[Transcribed page contents]
============
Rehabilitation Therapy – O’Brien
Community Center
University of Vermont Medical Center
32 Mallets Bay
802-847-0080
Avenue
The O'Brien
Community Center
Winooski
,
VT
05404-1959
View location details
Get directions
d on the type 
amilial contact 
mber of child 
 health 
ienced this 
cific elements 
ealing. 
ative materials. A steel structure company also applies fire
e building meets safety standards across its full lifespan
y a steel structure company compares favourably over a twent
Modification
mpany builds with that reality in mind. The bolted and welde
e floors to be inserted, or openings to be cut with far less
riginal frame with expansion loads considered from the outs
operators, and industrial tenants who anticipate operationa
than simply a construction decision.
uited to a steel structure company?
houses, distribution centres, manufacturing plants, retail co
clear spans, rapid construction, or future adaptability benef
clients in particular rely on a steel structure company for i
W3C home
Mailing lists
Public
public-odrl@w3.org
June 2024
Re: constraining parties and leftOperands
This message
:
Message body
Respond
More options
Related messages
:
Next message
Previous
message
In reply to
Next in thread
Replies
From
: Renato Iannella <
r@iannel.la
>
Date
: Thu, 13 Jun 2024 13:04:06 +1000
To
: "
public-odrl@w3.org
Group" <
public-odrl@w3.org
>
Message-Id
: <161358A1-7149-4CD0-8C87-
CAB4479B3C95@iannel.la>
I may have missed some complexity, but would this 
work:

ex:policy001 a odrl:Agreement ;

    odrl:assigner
============
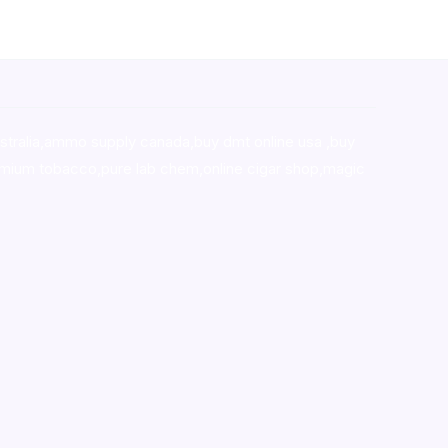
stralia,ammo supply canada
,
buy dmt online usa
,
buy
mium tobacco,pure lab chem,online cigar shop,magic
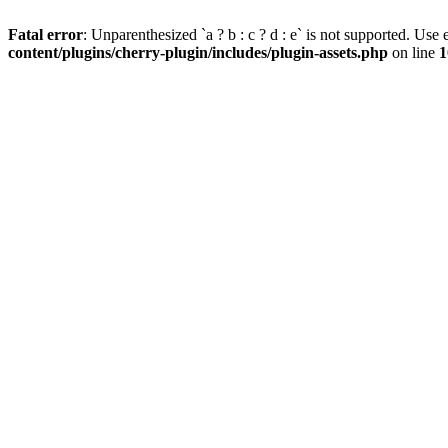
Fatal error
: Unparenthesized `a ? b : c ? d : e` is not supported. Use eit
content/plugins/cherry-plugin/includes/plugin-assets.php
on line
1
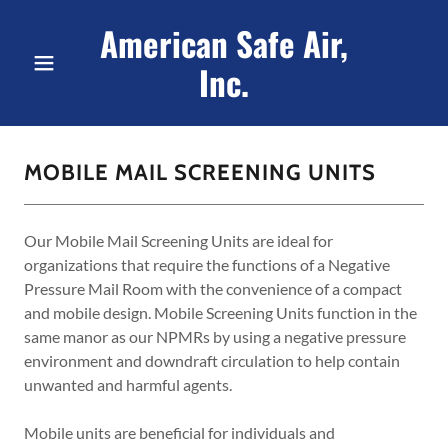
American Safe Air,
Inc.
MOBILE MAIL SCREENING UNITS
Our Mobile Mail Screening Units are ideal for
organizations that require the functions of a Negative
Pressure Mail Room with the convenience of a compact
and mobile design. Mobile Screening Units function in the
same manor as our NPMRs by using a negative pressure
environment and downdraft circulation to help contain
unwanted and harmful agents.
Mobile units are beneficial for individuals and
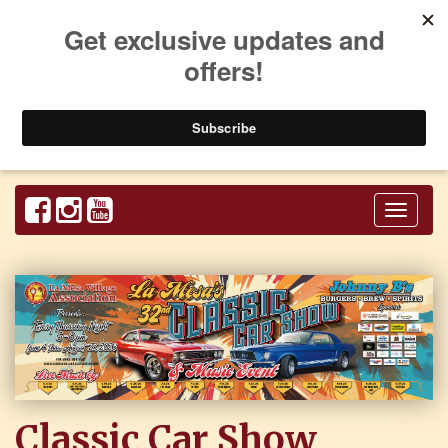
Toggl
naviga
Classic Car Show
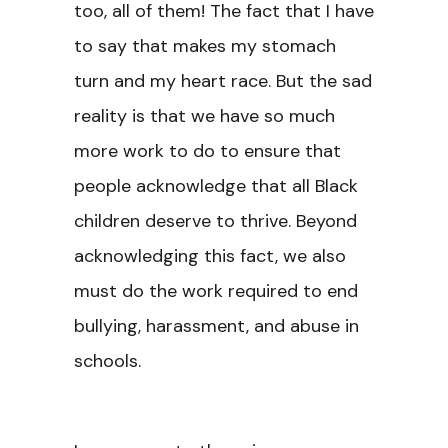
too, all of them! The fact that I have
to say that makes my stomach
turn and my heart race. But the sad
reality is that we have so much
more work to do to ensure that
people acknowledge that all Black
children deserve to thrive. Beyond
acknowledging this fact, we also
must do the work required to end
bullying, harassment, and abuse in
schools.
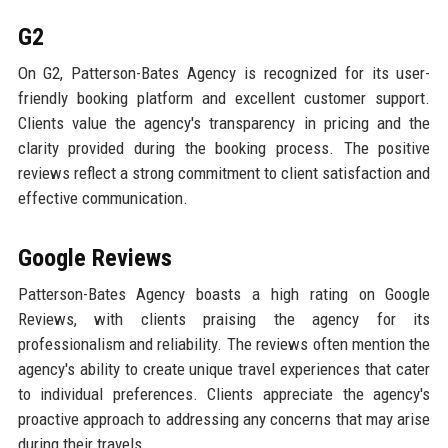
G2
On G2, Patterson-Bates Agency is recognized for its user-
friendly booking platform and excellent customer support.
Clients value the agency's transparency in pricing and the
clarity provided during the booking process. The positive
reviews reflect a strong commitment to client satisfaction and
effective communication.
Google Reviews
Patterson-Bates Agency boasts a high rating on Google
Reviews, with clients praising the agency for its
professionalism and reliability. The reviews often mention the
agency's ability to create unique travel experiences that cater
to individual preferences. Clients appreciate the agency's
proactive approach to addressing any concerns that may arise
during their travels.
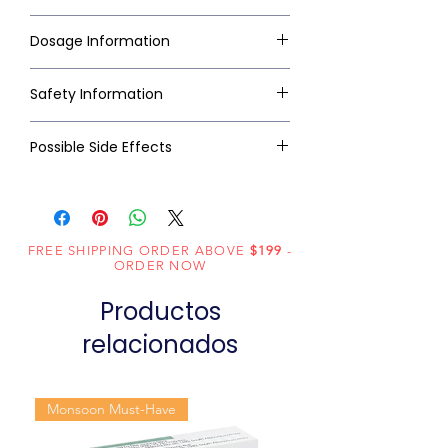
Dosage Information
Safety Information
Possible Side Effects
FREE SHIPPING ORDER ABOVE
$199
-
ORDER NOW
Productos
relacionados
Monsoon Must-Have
============
◆ Assignment
On how many lines of the data does the word "Brien" appear? Only the number is wanted.

◆ Solution to this problem
2